• _TEXT EXCERPT_
:::::

In 1969, Alexander married Countess Gabriela von Schönborn-Wiesentheid (b. 1950) at Schloss Weißenstein, Pommersfelden. They have seven children:

- Heinrich, Hereditary Prince zu Sayn-Wittgenstein-Sayn (b. 1971), who married Donna Priscilla Incisa della Rocchetta, daughter of Don Niccolo, Marchese Incisa della Rocchetta, in 2003, and they have issue.
- Princess Alexandra (b. 1973), who married Hereditary Prince Carl Eugen zu Oettingen-Wallerstein in 1994. They divorced in 2002 and she married Count Stefano Hunyady de Kéthely in 2006, and has issue from both marriages.
- Prince Casimir (b. 1976), who married (civilly) in 1999 Corinna Larsen (divorced in 2004), and married secondly to American model Alana Camille Bunte in 2019, and has issue from both marriages.
- Princess Filippa (1980–2001), who married Count Vittorio Mazzetti d'Albertis in June 2001; she was killed in an automobile accident in England three months later, without issue.
- Prince Ludwig "Louis" (b. 1982), who married in 2011 Countess Philippa Spannocchi, and they have issue.
- Princess Sofia (b. 1986), who married to Archia Akhavan-Kharazian, London based businessman of Iranian and Spanish roots, in 2020.
- Prince Peter (b. 1992), who married in 2025 Yurina Rachael Hattori-Roche.

== Patronages ==

- Honorary President of the German Castles Association.

== Honours ==
- National honours
- Order of Merit of Rhineland-Palatinate.
- Member of the Order of Merit of the Federal Republic of Germany (2004).
- German Monument Protection Prize [Karl-Friedrich-Schinkel-Ring] (2018).
- Foreign honours
- Knight of Honour and Devotion of the Sovereign Military Order of Malta.

:::::

• _SUPPLIED DATA_
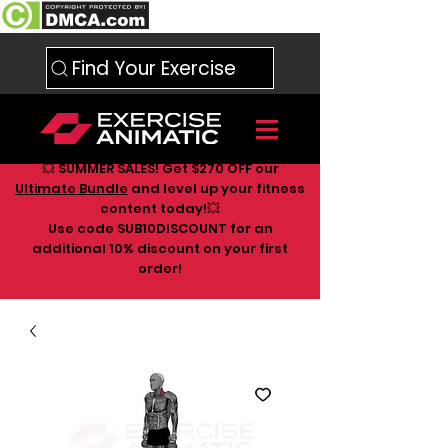
Find Your Exercise
💥 SUMMER SALES! Get $270 OFF our
Ultimate Bundle
and level up your fitness
content today!💥
Use code SUB10DISCOUNT for an
additional 10
% discount on your first
order!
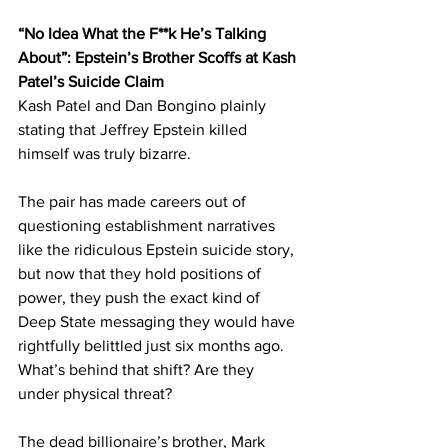
“No Idea What the F**k He’s Talking 
About”: Epstein’s Brother Scoffs at Kash 
Patel’s Suicide Claim
Kash Patel and Dan Bongino plainly 
stating that Jeffrey Epstein killed 
himself was truly bizarre. 
The pair has made careers out of 
questioning establishment narratives 
like the ridiculous Epstein suicide story, 
but now that they hold positions of 
power, they push the exact kind of 
Deep State messaging they would have 
rightfully belittled just six months ago. 
What’s behind that shift? Are they 
under physical threat?
The dead billionaire’s brother, Mark 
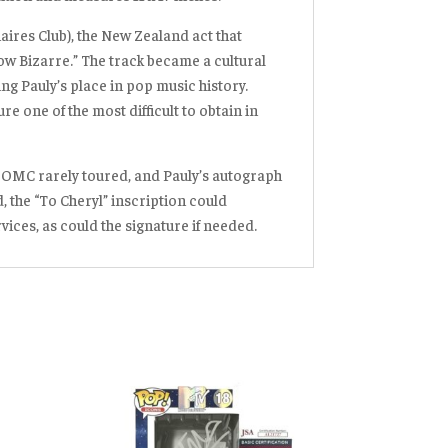
ires Club), the New Zealand act that
ow Bizarre.”
The track became a cultural
g Pauly’s place in pop music history.
re one of the most difficult to obtain in
—OMC rarely toured, and Pauly’s autograph
, the “To Cheryl” inscription could
ices, as could the signature if needed
.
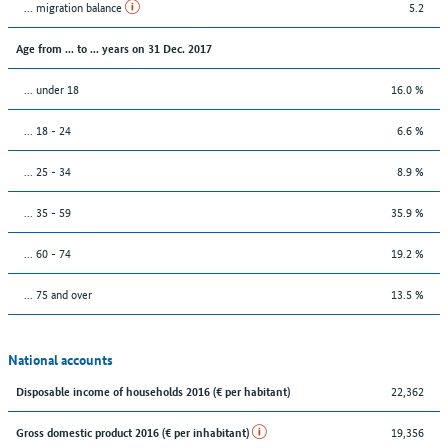
... migration balance
5.2
Age from ... to ... years on 31 Dec. 2017
... under 18
16.0 %
... 18 - 24
6.6 %
... 25 - 34
8.9 %
... 35 - 59
35.9 %
... 60 - 74
19.2 %
... 75 and over
13.5 %
National accounts
22,362
Disposable income of households 2016 (€ per habitant)
19,356
Gross domestic product 2016 (€ per inhabitant)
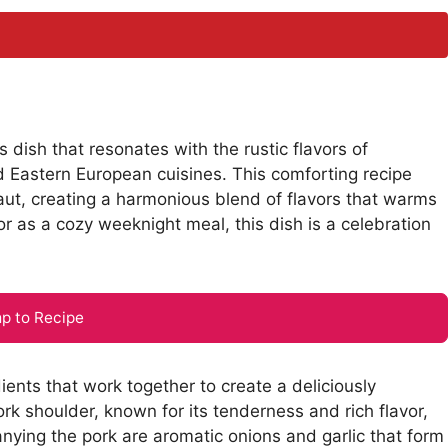
s dish that resonates with the rustic flavors of
d Eastern European cuisines. This comforting recipe
aut, creating a harmonious blend of flavors that warms
r as a cozy weeknight meal, this dish is a celebration
p to Recipe
dients that work together to create a deliciously
ork shoulder, known for its tenderness and rich flavor,
ying the pork are aromatic onions and garlic that form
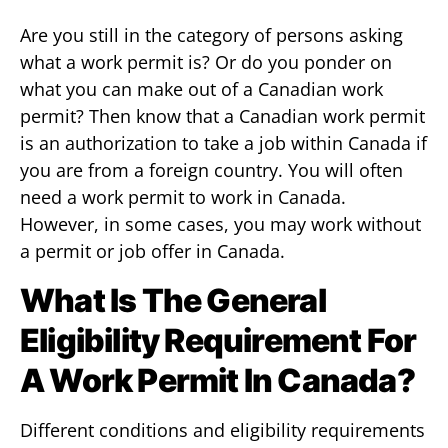
Are you still in the category of persons asking
what a work permit is? Or do you ponder on
what you can make out of a Canadian work
permit? Then know that a Canadian work permit
is an authorization to take a job within Canada if
you are from a foreign country. You will often
need a work permit to work in Canada.
However, in some cases, you may work without
a permit or job offer in Canada.
What Is The General
Eligibility Requirement For
A Work Permit In Canada?
Different conditions and eligibility requirements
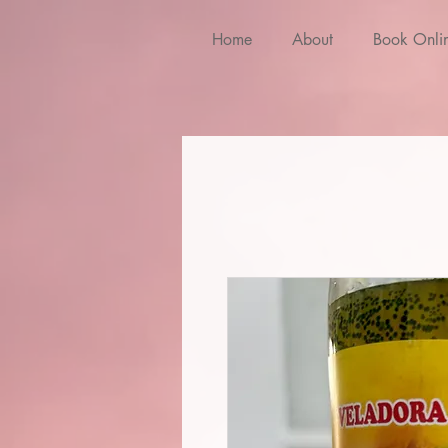
Home
About
Book Onli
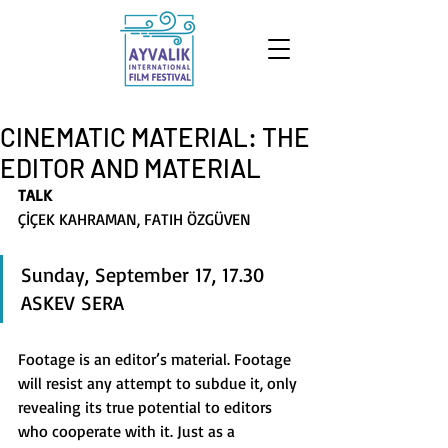
CINEMATIC MATERIAL: THE
EDITOR AND MATERIAL
TALK
ÇİÇEK KAHRAMAN, FATIH ÖZGÜVEN
Sunday, September 17, 17.30 
ASKEV SERA 
Footage is an editor’s material. Footage 
will resist any attempt to subdue it, only 
revealing its true potential to editors 
who cooperate with it. Just as a 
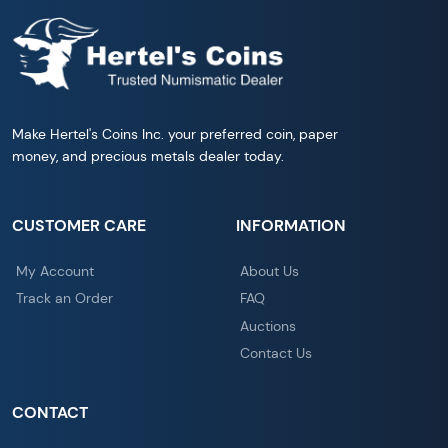
Make Hertel's Coins Inc. your preferred coin, paper
money, and precious metals dealer today.
CUSTOMER CARE
INFORMATION
My Account
About Us
Track an Order
FAQ
Auctions
Contact Us
CONTACT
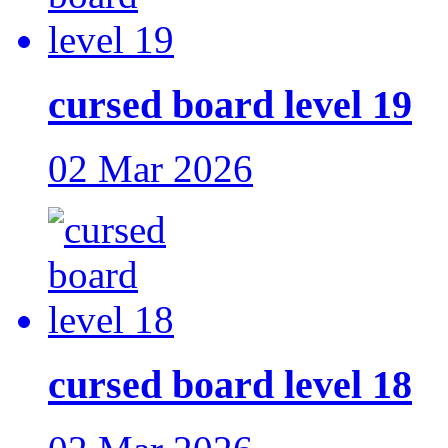
cursed board level 19
02 Mar 2026
cursed board level 18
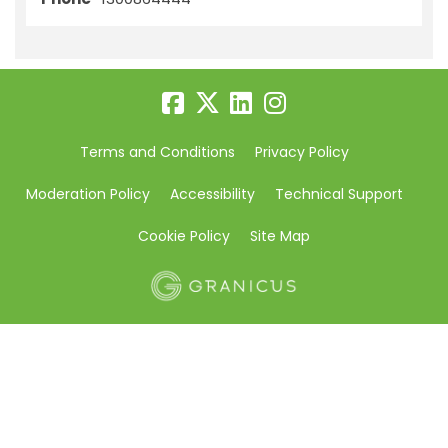
Terms and Conditions
Privacy Policy
Moderation Policy
Accessibility
Technical Support
Cookie Policy
Site Map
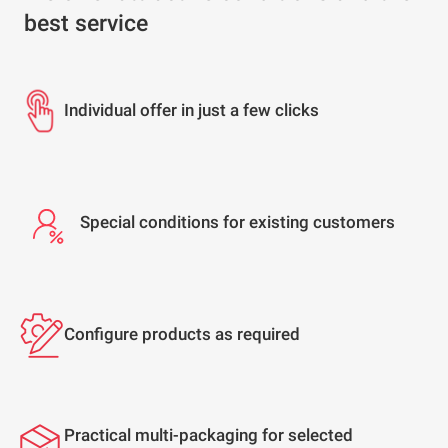
best service
Individual offer in just a few clicks
Special conditions for existing customers
Configure products as required
Practical multi-packaging for selected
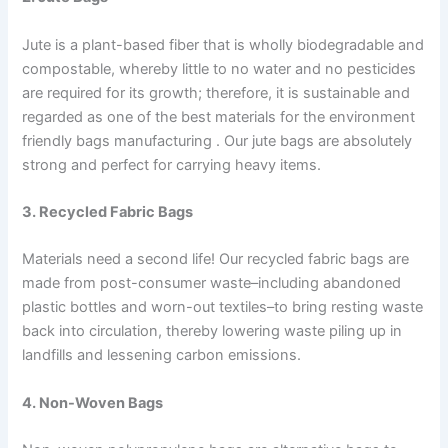
Jute is a plant-based fiber that is wholly biodegradable and
compostable, whereby little to no water and no pesticides
are required for its growth; therefore, it is sustainable and
regarded as one of the best materials for the environment
friendly bags manufacturing . Our jute bags are absolutely
strong and perfect for carrying heavy items.
3. Recycled Fabric Bags
Materials need a second life! Our recycled fabric bags are
made from post-consumer waste–including abandoned
plastic bottles and worn-out textiles–to bring resting waste
back into circulation, thereby lowering waste piling up in
landfills and lessening carbon emissions.
4. Non-Woven Bags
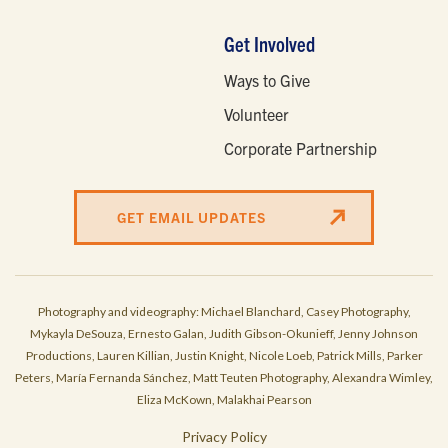
Get Involved
Ways to Give
Volunteer
Corporate Partnership
GET EMAIL UPDATES
Photography and videography: Michael Blanchard, Casey Photography,
Mykayla DeSouza, Ernesto Galan, Judith Gibson-Okunieff, Jenny Johnson
Productions, Lauren Killian, Justin Knight, Nicole Loeb, Patrick Mills, Parker
Peters, María Fernanda Sánchez, Matt Teuten Photography, Alexandra Wimley,
Eliza McKown, Malakhai Pearson
Privacy Policy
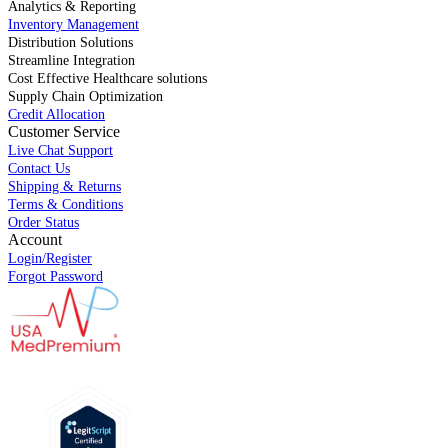
Analytics & Reporting
Inventory Management
Distribution Solutions
Streamline Integration
Cost Effective Healthcare solutions
Supply Chain Optimization
Credit Allocation
Customer Service
Live Chat Support
Contact Us
Shipping & Returns
Terms & Conditions
Order Status
Account
Login/Register
Forgot Password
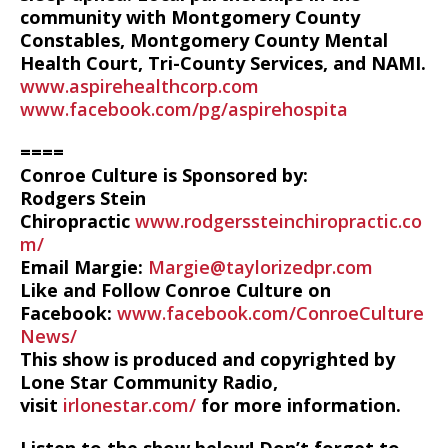
community with Montgomery County
Constables, Montgomery County Mental
Health Court, Tri-County Services, and NAMI.
www.aspirehealthcorp.com
www.facebook.com/pg/aspirehospita
====
Conroe Culture is Sponsored by:
Rodgers Stein
Chiropractic
www.rodgerssteinchiropractic.co
m/
Email Margie:
Margie@taylorizedpr.com
Like and Follow Conroe Culture on
Facebook:
www.facebook.com/ConroeCulture
News/
This show is produced and copyrighted by
Lone Star Community Radio,
visit
irlonestar.com/
for more information.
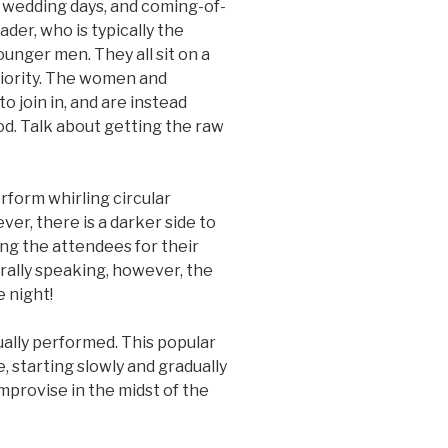
, wedding days, and coming-of-
ader, who is typically the
younger men. They all sit on a
iority. The women and
to join in, and are instead
od. Talk about getting the raw
rform whirling circular
ver, there is a darker side to
ng the attendees for their
erally speaking, however, the
e night!
ually performed. This popular
, starting slowly and gradually
mprovise in the midst of the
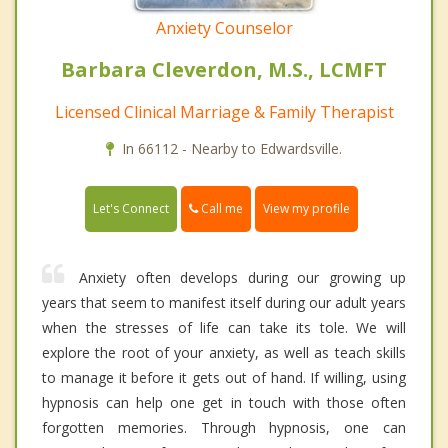
Anxiety Counselor
Barbara Cleverdon, M.S., LCMFT
Licensed Clinical Marriage & Family Therapist
In 66112 - Nearby to Edwardsville.
Call me
Let's Connect
View my profile
Anxiety often develops during our growing up
years that seem to manifest itself during our adult years
when the stresses of life can take its tole. We will
explore the root of your anxiety, as well as teach skills
to manage it before it gets out of hand. If willing, using
hypnosis can help one get in touch with those often
forgotten memories. Through hypnosis, one can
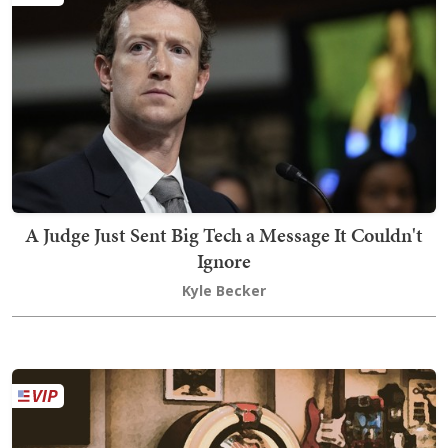
A Judge Just Sent Big Tech a Message It Couldn't
Ignore
Kyle Becker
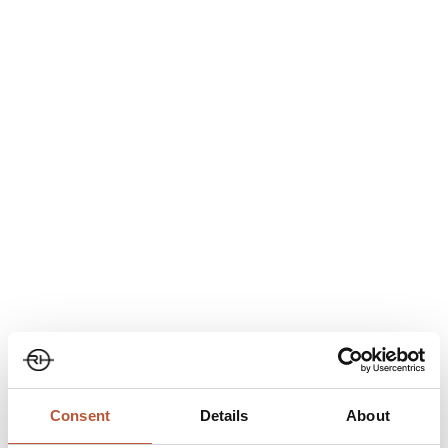
guidance. This can include:
Correct wash, dry and iron symbols
Clear, text-based instructions
Fabric-specific care notes
Better care leads to a longer product life, which supports
growing expectations around more responsible use of
garments.
Manufacturer Details: The Story
Behind the Garment
Transparency isn’t only about what a product is made from. It is
also about where it came from and who made it. A DPP can
show:
Consent
Details
About
Factory name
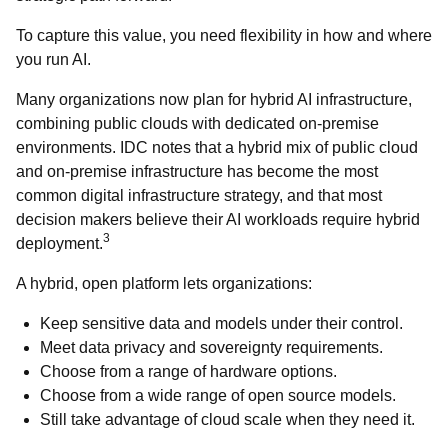
To capture this value, you need flexibility in how and where
you run AI.
Many organizations now plan for hybrid AI infrastructure,
combining public clouds with dedicated on-premise
environments. IDC notes that a hybrid mix of public cloud
and on-premise infrastructure has become the most
common digital infrastructure strategy, and that most
decision makers believe their AI workloads require hybrid
3
deployment.
A hybrid, open platform lets organizations:
Keep sensitive data and models under their control.
Meet data privacy and sovereignty requirements.
Choose from a range of hardware options.
Choose from a wide range of open source models.
Still take advantage of cloud scale when they need it.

:::::

• _WHAT YOU NEED TO DO_
Can you retype the passage on Alexander's family from "In 1969, Alexander" up to and including "2003, and they have issue."? Nothing here depends on the rows.

• _FINISHED TASK_
In 1969, Alexander married Countess Gabriela von Schönborn-Wiesentheid (b. 1950) at Schloss Weißenstein, Pommersfelden. They have seven children:

- Heinrich, Hereditary Prince zu Sayn-Wittgenstein-Sayn (b. 1971), who married Donna Priscilla Incisa della Rocchetta, daughter of Don Niccolo, Marchese Incisa della Rocchetta, in 2003, and they have issue.